**ABOUT THIS EXERCISE:** Find the line containing "middle pip: (635, 90)" in the entries below. Restate it and each line after it, word for word, up to and including the line containing "pinky tip: (651, 133)".

**RECORDS SUPPLIED:**
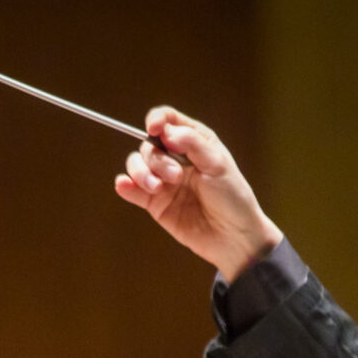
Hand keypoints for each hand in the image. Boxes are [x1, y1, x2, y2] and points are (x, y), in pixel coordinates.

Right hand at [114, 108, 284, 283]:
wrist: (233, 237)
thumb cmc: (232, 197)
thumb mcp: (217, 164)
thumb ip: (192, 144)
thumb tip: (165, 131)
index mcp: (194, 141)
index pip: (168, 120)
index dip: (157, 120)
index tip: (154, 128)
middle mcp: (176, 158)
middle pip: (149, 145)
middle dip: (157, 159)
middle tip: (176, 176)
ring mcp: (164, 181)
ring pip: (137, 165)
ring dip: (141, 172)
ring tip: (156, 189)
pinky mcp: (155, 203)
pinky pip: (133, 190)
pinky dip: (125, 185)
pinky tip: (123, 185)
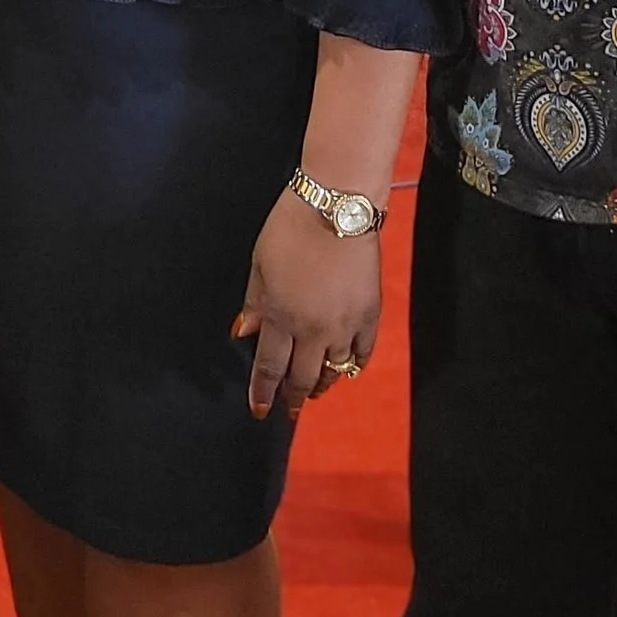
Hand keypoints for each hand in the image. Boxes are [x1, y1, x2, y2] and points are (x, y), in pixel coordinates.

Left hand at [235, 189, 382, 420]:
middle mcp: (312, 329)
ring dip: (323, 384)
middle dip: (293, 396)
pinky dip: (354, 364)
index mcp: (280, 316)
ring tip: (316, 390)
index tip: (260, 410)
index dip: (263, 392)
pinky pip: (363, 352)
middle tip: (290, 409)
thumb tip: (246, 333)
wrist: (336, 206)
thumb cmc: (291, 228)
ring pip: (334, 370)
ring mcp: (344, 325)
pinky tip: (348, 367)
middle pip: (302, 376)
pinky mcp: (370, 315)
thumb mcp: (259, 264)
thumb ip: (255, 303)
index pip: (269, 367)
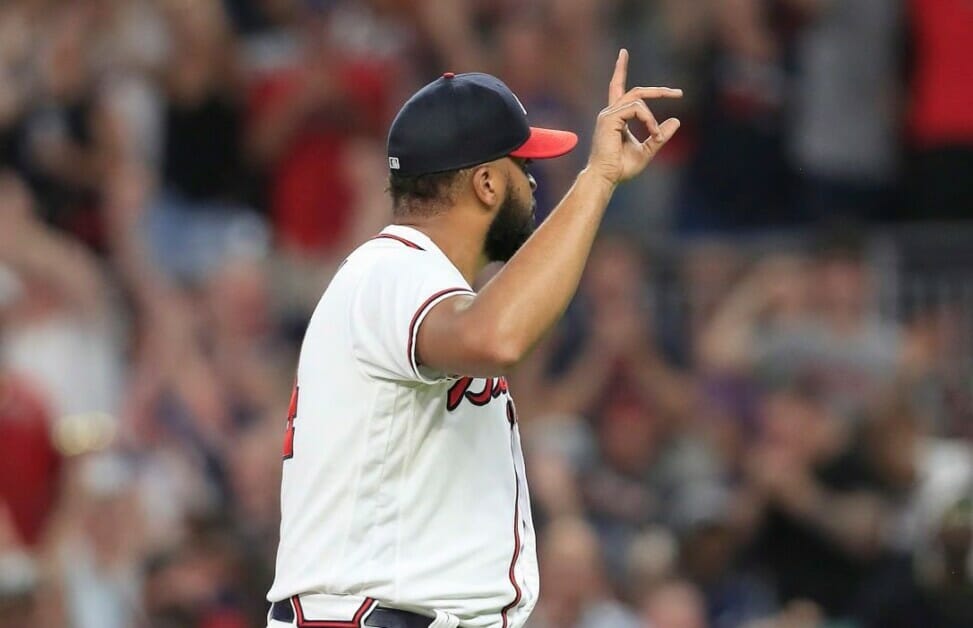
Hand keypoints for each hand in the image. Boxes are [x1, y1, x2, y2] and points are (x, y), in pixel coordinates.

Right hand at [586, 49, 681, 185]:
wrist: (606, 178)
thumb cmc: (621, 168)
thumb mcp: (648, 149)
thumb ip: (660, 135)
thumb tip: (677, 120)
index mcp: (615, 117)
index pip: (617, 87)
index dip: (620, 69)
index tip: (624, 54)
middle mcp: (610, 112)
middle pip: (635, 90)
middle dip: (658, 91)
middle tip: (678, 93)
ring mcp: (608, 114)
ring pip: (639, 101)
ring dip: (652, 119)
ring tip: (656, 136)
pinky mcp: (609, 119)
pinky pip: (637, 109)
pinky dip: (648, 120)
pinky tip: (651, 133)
...
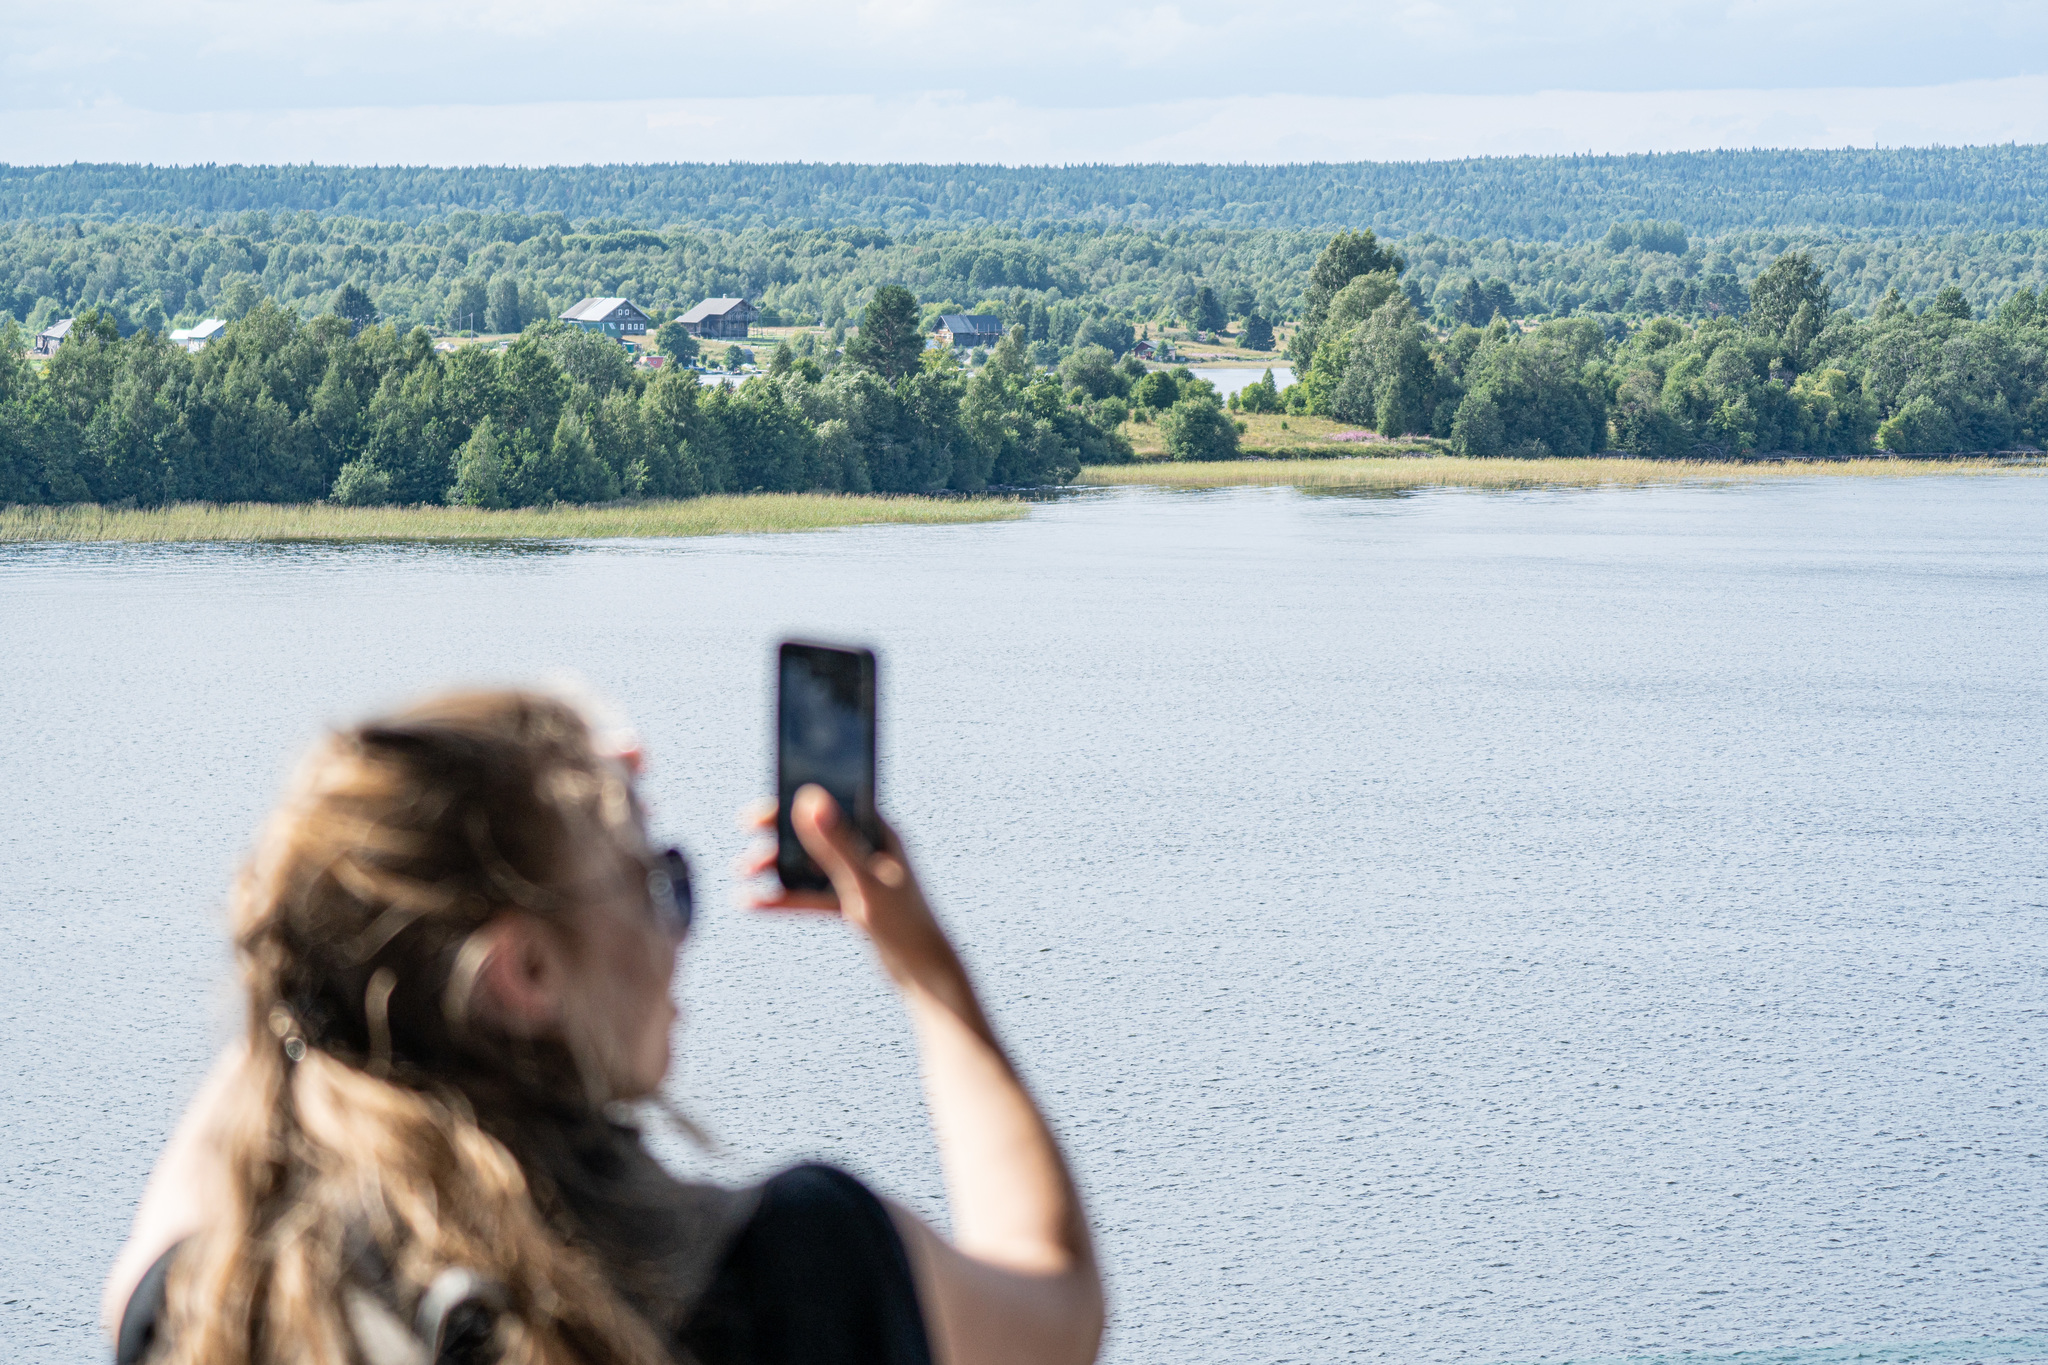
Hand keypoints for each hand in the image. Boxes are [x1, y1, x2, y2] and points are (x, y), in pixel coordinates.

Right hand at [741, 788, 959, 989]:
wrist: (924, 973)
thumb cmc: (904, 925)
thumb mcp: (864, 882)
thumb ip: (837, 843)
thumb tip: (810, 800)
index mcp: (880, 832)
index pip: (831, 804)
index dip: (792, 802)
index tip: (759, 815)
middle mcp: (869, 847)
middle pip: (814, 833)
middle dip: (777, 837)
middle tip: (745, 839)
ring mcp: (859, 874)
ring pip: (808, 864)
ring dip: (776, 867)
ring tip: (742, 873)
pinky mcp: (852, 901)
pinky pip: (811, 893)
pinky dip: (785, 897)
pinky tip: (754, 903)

**SOLUTION FOR THIS TASK:**
middle pip: (635, 90)
middle dip: (658, 91)
middle tip: (678, 93)
ring mcp: (608, 114)
ring pip: (639, 101)
ring dip: (652, 119)
ring tip: (656, 136)
pinky mcp: (609, 119)
pinky pip: (637, 109)
pinky dip: (648, 120)
pinky tip: (651, 133)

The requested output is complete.